I hope, by now, you’ve realized I’m talking about a different form of elitism. A whole different kind of privilege.
See, the myth of El Dorado is still very much alive in our society. It’s that rare gem everyone appears to be chasing in the modern western world, the ultimate reward that seems to slip through our fingers like liquid gold. And to our eyes, everyone “on the other side of the fence” (all puns intended) is just missing out on its delights. No wonder why it looks so unattainable. No wonder why we kill ourselves and each other to claim just a tiny piece of the Empire. Most people fall for the illusion, and it’s a story of eternal deceit. In a world focused on power, hustle, hard work, achievement, wealth, success, and other honorable distractions, surrendering to the art of living remains the raw honey this gorgeous life keeps only for the brave of heart.
The Art of Living
My routine is made of long walks in the woods, morning cuddles with my lover, much needed swims in the ocean, and long conversations with my dog.
Sometimes, I indulge in the company of a curious horse, in how the light filters itself through the grass fields. And, if I’m lucky, I get to gather with friends on a sunny day, under a tree, in a quiet garden, looking at the mountains, marveled at the beauty of it all.
When I let this all happen without giving voice to the guilt, to the worry, without leaning to the pressure to produce, I know I’m being successful. I’m surrendering to the Art of living.
And at some point, inevitably, the urge kicks in.
An inescapable surge brewed in the necessity to surrender to something I don’t even dare to call work.
Then and only then, do I yield to the pressure and give in to this drive. And it gets hold of me, and it brings me the necessary blend of focus and magic.
But see, it has to take over me in order to be meaningful, in order to be correct. Otherwise I battle. I fight, I push. I get exhausted. I fall right back in the trap.

---------------

> **Job item**:
Update the passage on the art of living from "Then and only" up to and including "in the trap.", with "exhausted" changed to "drained".

> **Recorded information**:
---------------

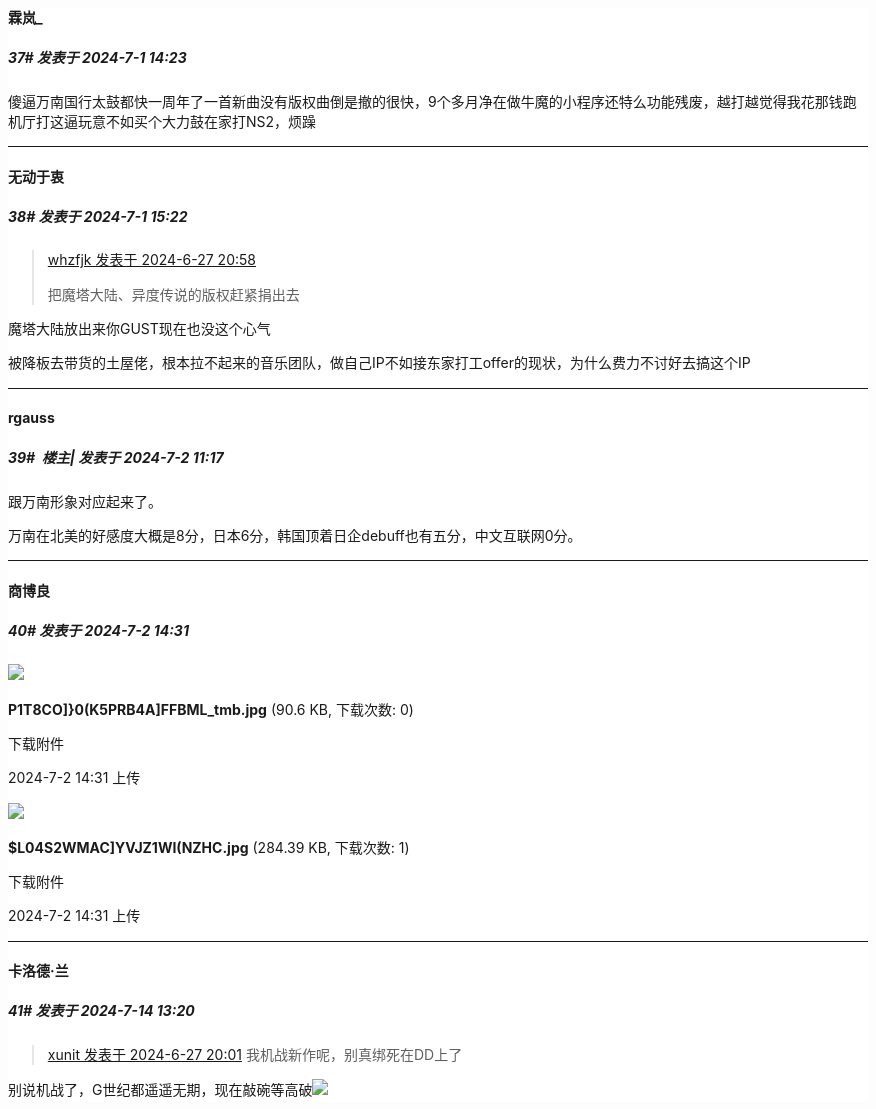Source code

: ####  霖岚_  
##### 37#       发表于 2024-7-1 14:23

傻逼万南国行太鼓都快一周年了一首新曲没有版权曲倒是撤的很快，9个多月净在做牛魔的小程序还特么功能残废，越打越觉得我花那钱跑机厅打这逼玩意不如买个大力鼓在家打NS2，烦躁

*****

####  无动于衷  
##### 38#       发表于 2024-7-1 15:22

<blockquote><a href="httphttps://bbs.saraba1st.com/2b/forum.php?mod=redirect&amp;goto=findpost&amp;pid=65404929&amp;ptid=2189240" target="_blank">whzfjk 发表于 2024-6-27 20:58</a>

把魔塔大陆、异度传说的版权赶紧捐出去</blockquote>
魔塔大陆放出来你GUST现在也没这个心气

被降板去带货的土屋佬，根本拉不起来的音乐团队，做自己IP不如接东家打工offer的现状，为什么费力不讨好去搞这个IP

*****

####  rgauss  
##### 39#         楼主| 发表于 2024-7-2 11:17

跟万南形象对应起来了。

万南在北美的好感度大概是8分，日本6分，韩国顶着日企debuff也有五分，中文互联网0分。

*****

####  商博良  
##### 40#       发表于 2024-7-2 14:31

<img src="https://img.saraba1st.com/forum/202407/02/143141wnf800wnnt5dh8ln.jpg" referrerpolicy="no-referrer">

<strong>P1T8CO]}0(K5PRB4A]FFBML_tmb.jpg</strong> (90.6 KB, 下载次数: 0)

下载附件

2024-7-2 14:31 上传

<img src="https://img.saraba1st.com/forum/202407/02/143148kmvbwojs1c1kcnj0.jpg" referrerpolicy="no-referrer">

<strong>$L04S2WMAC]YVJZ1WI(NZHC.jpg</strong> (284.39 KB, 下载次数: 1)

下载附件

2024-7-2 14:31 上传


*****

####  卡洛德·兰  
##### 41#       发表于 2024-7-14 13:20

<blockquote><a href="httphttps://bbs.saraba1st.com/2b/forum.php?mod=redirect&amp;goto=findpost&amp;pid=65404256&amp;ptid=2189240" target="_blank">xunit 发表于 2024-6-27 20:01</a>
我机战新作呢，别真绑死在DD上了</blockquote>
别说机战了，G世纪都遥遥无期，现在敲碗等高破<img src="https://static.saraba1st.com/image/smiley/face2017/087.gif" referrerpolicy="no-referrer">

---------------

> **Output of the exercise**:
Then and only then, do I yield to the pressure and give in to this drive. And it gets hold of me, and it brings me the necessary blend of focus and magic.
But see, it has to take over me in order to be meaningful, in order to be correct. Otherwise I battle. I fight, I push. I get drained. I fall right back in the trap.